◆ SHORT PROBLEM ◆
Copy every line of the rows below word for word, in the same order.

◆ EXERCISE MATERIAL ◆
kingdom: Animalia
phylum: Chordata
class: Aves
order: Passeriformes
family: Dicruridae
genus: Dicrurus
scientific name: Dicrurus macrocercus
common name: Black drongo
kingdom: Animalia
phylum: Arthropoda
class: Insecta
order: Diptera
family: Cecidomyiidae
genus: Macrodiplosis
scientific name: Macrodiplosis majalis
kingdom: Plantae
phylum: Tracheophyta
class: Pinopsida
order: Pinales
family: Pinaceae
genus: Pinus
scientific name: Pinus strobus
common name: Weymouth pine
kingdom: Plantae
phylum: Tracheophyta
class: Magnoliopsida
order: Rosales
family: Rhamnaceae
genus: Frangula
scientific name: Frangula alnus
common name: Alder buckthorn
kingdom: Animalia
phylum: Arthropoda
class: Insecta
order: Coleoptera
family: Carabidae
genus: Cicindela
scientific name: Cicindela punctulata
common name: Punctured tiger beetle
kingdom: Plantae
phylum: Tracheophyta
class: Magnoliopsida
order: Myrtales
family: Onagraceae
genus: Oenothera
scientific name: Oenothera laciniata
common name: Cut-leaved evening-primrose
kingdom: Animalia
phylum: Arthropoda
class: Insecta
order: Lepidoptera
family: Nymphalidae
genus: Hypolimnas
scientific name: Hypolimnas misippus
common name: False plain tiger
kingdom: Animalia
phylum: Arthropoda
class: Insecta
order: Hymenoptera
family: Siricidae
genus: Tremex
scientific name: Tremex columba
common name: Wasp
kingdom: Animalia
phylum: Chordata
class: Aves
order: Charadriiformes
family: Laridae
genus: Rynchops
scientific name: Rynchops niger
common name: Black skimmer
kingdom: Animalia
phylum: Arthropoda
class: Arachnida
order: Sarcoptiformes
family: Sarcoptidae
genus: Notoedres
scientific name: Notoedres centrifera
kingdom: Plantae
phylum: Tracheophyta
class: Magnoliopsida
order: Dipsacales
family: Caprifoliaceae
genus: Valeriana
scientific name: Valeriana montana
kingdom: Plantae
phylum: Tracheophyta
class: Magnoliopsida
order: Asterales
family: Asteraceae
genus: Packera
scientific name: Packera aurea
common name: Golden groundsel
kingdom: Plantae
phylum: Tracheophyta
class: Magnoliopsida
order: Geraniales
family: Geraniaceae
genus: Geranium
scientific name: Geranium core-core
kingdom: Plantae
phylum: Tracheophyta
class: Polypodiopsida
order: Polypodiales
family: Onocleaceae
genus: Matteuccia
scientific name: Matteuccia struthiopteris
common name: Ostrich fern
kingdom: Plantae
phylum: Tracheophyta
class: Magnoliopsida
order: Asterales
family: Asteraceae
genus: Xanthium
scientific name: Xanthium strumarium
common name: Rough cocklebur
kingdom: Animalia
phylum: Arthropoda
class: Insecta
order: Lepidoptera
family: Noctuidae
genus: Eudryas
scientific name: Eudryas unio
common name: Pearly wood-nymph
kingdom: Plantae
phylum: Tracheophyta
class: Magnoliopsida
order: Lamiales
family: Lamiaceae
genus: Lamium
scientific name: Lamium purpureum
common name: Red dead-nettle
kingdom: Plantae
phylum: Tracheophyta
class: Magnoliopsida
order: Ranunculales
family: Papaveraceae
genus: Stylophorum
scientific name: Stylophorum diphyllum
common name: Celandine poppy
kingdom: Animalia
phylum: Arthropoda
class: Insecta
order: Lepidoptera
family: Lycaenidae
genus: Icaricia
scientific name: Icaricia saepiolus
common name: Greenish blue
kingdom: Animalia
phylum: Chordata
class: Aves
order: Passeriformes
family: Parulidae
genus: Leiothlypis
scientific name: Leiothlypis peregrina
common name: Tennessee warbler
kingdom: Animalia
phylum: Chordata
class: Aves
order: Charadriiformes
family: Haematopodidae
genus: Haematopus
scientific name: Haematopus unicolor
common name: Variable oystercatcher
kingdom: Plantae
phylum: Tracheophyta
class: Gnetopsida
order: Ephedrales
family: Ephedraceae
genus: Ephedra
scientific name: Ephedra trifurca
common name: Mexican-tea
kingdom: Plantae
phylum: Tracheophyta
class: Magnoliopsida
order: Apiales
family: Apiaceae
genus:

◆ TASK ANSWER ◆
kingdom: Animalia
phylum: Chordata
class: Aves
order: Passeriformes
family: Dicruridae
genus: Dicrurus
scientific name: Dicrurus macrocercus
common name: Black drongo
kingdom: Animalia
phylum: Arthropoda
class: Insecta
order: Diptera
family: Cecidomyiidae
genus: Macrodiplosis
scientific name: Macrodiplosis majalis
kingdom: Plantae
phylum: Tracheophyta
class: Pinopsida
order: Pinales
family: Pinaceae
genus: Pinus
scientific name: Pinus strobus
common name: Weymouth pine
kingdom: Plantae
phylum: Tracheophyta
class: Magnoliopsida
order: Rosales
family: Rhamnaceae
genus: Frangula
scientific name: Frangula alnus
common name: Alder buckthorn
kingdom: Animalia
phylum: Arthropoda
class: Insecta
order: Coleoptera
family: Carabidae
genus: Cicindela
scientific name: Cicindela punctulata
common name: Punctured tiger beetle
kingdom: Plantae
phylum: Tracheophyta
class: Magnoliopsida
order: Myrtales
family: Onagraceae
genus: Oenothera
scientific name: Oenothera laciniata
common name: Cut-leaved evening-primrose
kingdom: Animalia
phylum: Arthropoda
class: Insecta
order: Lepidoptera
family: Nymphalidae
genus: Hypolimnas
scientific name: Hypolimnas misippus
common name: False plain tiger
kingdom: Animalia
phylum: Arthropoda
class: Insecta
order: Hymenoptera
family: Siricidae
genus: Tremex
scientific name: Tremex columba
common name: Wasp
kingdom: Animalia
phylum: Chordata
class: Aves
order: Charadriiformes
family: Laridae
genus: Rynchops
scientific name: Rynchops niger
common name: Black skimmer
kingdom: Animalia
phylum: Arthropoda
class: Arachnida
order: Sarcoptiformes
family: Sarcoptidae
genus: Notoedres
scientific name: Notoedres centrifera
kingdom: Plantae
phylum: Tracheophyta
class: Magnoliopsida
order: Dipsacales
family: Caprifoliaceae
genus: Valeriana
scientific name: Valeriana montana
kingdom: Plantae
phylum: Tracheophyta
class: Magnoliopsida
order: Asterales
family: Asteraceae
genus: Packera
scientific name: Packera aurea
common name: Golden groundsel
kingdom: Plantae
phylum: Tracheophyta
class: Magnoliopsida
order: Geraniales
family: Geraniaceae
genus: Geranium
scientific name: Geranium core-core
kingdom: Plantae
phylum: Tracheophyta
class: Polypodiopsida
order: Polypodiales
family: Onocleaceae
genus: Matteuccia
scientific name: Matteuccia struthiopteris
common name: Ostrich fern
kingdom: Plantae
phylum: Tracheophyta
class: Magnoliopsida
order: Asterales
family: Asteraceae
genus: Xanthium
scientific name: Xanthium strumarium
common name: Rough cocklebur
kingdom: Animalia
phylum: Arthropoda
class: Insecta
order: Lepidoptera
family: Noctuidae
genus: Eudryas
scientific name: Eudryas unio
common name: Pearly wood-nymph
kingdom: Plantae
phylum: Tracheophyta
class: Magnoliopsida
order: Lamiales
family: Lamiaceae
genus: Lamium
scientific name: Lamium purpureum
common name: Red dead-nettle
kingdom: Plantae
phylum: Tracheophyta
class: Magnoliopsida
order: Ranunculales
family: Papaveraceae
genus: Stylophorum
scientific name: Stylophorum diphyllum
common name: Celandine poppy
kingdom: Animalia
phylum: Arthropoda
class: Insecta
order: Lepidoptera
family: Lycaenidae
genus: Icaricia
scientific name: Icaricia saepiolus
common name: Greenish blue
kingdom: Animalia
phylum: Chordata
class: Aves
order: Passeriformes
family: Parulidae
genus: Leiothlypis
scientific name: Leiothlypis peregrina
common name: Tennessee warbler
kingdom: Animalia
phylum: Chordata
class: Aves
order: Charadriiformes
family: Haematopodidae
genus: Haematopus
scientific name: Haematopus unicolor
common name: Variable oystercatcher
kingdom: Plantae
phylum: Tracheophyta
class: Gnetopsida
order: Ephedrales
family: Ephedraceae
genus: Ephedra
scientific name: Ephedra trifurca
common name: Mexican-tea
kingdom: Plantae
phylum: Tracheophyta
class: Magnoliopsida
order: Apiales
family: Apiaceae
genus:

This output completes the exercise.